We’ve raised our voices, hurled insults, threatened to lodge formal written complaints about their behaviour, and even told that we will sue them.

We know it’s wrong to shoot the message carrier but that’s not stopped the frothing hordes at airports and hospitality hot spots around the country from playing the blame game.

There’s any number of possible explanations as to why we tend to defy logic and blame message bearers instead of those ultimately responsible.

We can attempt to live by the golden rule that tells us that we should treat others the way we want to be treated.

A recent study published in the Harvard Business Review found we have a natural in-built tendency to shoot the messenger even though we know that they are not personally responsible for our plight.

The study concluded that we attempt to make sense of unfair or untimely bad news, by making ill-considered and adverse judgements about our messengers — in other words, holding them accountable or to blame for things outside their control.

We convince ourselves that the bearer of bad news is incompetent, has malicious intentions or ulterior motives, or has the power to fix a difficult situation fast but simply does not want to help.

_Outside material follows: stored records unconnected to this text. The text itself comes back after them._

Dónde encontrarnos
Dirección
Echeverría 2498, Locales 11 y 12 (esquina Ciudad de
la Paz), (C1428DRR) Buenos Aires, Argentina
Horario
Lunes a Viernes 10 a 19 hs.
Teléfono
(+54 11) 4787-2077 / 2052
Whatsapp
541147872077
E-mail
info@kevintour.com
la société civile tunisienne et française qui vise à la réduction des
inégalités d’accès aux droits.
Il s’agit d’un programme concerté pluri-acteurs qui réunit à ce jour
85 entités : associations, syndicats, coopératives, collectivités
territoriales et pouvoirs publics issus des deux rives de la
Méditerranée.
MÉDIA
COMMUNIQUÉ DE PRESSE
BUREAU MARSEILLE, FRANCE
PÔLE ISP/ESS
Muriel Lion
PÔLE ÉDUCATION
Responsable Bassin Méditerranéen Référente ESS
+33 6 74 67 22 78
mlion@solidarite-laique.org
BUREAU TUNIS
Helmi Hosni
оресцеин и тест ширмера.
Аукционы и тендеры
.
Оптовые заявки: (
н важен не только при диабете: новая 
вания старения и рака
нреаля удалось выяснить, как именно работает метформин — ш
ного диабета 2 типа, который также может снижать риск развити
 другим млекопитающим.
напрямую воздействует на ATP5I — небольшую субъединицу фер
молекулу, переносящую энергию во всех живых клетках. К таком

An alternative explanations of our odd behaviour is that by “killing off” the messenger, we mistakenly believe we will be able to kill off the bad news itself.

Another is that blaming front facing employees instead of those higher up might be something to do with the message carrier’s proximity. We lash out at the closest possible target.

Regrettably, we appear to be naturally wired to blame those who tell us the things that we don’t want to hear.

Having someone to blame makes us feel better. That’s particularly the case in instances where we feel we have a complete lack of control over a situation like when a flight is unexpectedly cancelled.

While it might be difficult to reverse our well-ingrained practice of shooting the messenger there is one simple piece of advice that might help suppress our urge to lay the blame squarely at the feet of a frontline employee.

We can attempt to live by the golden rule that tells us that we should treat others the way we want to be treated.

That can be as simple as asking ourselves a single question: given a reversal of roles, would you want someone else to unfairly place the blame on you?

Prof Gary Martin is chief executive officer with the Australian Institute of Management WA.